* **Problems**
1) List every player that the article about Bradford City and Notts County names as playing for Notts County.
2) Carry on the article about Bradford City and Notts County from its last sentence, keeping its voice and subject.

** start Text passage **

Lament for the Rohirrim, Tolkien.

When does retirement first cross the mind of a footballer?

Is it when he rushes for a ball and lacks the half yard to win a race? Is it when he walks up the steps of Wembley stadium for his first finest hour and knows from then on it is all the way down? Is it the first hard tackle he takes with the second it takes to fall to the floor causing a rush of thoughts to his head?

Will he pick the time and the date when he hangs up his boots or will someone pick it for him? Will the next time he steps on a football field be the last? Will he feel proud of his career when his career comes to an end? How many regrets will he have?

When his shadow is no longer cast four ways by floodlights will he be remembered? And how so?

Mr. Shaun Peter Derry

When Shaun Derry took over at Notts County he took a decision that experienced heads were what he needed to stop a recurrence of a season of struggle. Phil Parkinson’s Bradford City team had not struggled in the previous season but it was decided that his team were a little too experienced, or expensive, or both.

Players were moved on.

And so Bradford City’s Wembley captain Gary Jones and goal scorer against Arsenal Garry Thompson were in Notts County shirts.

County Goalkeeper Roy Carroll played for Manchester United and still plays for Northern Ireland at 37. Bradford City once tried to spend £4.5m on Alan Smith – or so the rumour had it at the time – who was a young striker when he played for Leeds United but sat at the base of a midfield three for The Magpies today. Skipper Hayden Mullins played in Cup Finals for Portsmouth and missed one for West Ham through suspension. The County reserve keeper was over forty.

Derry’s planning has been rewarded with a team who having not lost away from Meadow Lane and are troubling the play offs positions which City are occupying. Both sides would be right to put the performances in the first half of the season down to the character which was in evidence on the field.

Without Mark Yeates and perhaps in appreciation of the role that Smith plays in the County side Phil Parkinson put Billy Knott into the playmaking role of the 4312 formation which had previously been abandoned. Knott’s remit was to prevent Smith from dictating play while Liddle sat deeper to make sure that Gary Jones was controlled when he came forward. Derry dropped Garry Thompson out of the forward line and onto the right hand side rather than push him against the Andrew Davies and Rory McArdle defence.

** end Text passage **
** start Material shown **

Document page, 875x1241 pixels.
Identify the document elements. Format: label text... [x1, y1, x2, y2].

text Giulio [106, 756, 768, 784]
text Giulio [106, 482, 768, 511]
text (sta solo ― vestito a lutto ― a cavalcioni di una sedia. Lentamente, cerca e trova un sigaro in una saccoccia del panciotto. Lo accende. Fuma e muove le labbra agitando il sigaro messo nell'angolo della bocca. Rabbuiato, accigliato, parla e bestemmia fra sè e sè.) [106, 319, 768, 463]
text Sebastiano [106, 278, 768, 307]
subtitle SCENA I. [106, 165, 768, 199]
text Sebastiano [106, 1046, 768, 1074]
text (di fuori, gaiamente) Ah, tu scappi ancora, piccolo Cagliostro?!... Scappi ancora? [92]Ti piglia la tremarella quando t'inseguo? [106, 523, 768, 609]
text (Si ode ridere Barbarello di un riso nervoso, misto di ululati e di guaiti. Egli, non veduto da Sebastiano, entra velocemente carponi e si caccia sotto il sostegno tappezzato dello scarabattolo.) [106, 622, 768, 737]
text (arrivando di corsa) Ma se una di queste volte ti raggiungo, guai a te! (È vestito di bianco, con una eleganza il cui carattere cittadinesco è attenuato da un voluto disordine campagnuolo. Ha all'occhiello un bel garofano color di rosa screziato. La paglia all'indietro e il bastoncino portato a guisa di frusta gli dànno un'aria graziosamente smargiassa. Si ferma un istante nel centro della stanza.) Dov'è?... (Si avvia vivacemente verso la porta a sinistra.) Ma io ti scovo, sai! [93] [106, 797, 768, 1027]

** end Material shown **

* **Task-by-task answers**
1) Gary Jones, Garry Thompson, Roy Carroll, Alan Smith, Hayden Mullins

2)
The game was close. County looked to take a solid defensive line and raid a goal while City looked to press home advantage and force the play. The game was tough in the tackle but as fair as any one would hope to see.

Mr. Edward William Johnson

What is it that made Gary Jones a man who would be given a standing ovation by the supporters of the team he is playing against? Jones was given a tribute that I have only seen afforded to Stuart McCall previously. He earned it for his performances for City. Wembley and all that.

In August 2012 City went to Meadow Lane in the first round of the League Cup. Country hit the bar in the 90th minute of normal time from three yards out.

An inch lower and would Gary Jones be another Eddie Johnson? Another Steven Schumacher? Another Tommy Doherty in the footnotes of Bradford City? If Gervinho had not missed an open goal at Valley Parade would Garry Thompson’s goal against Arsenal have meant what it did? Would Thompson have got the chance to blaze in against Burton? If he had not would City have been able to win promotion from 3-1 down?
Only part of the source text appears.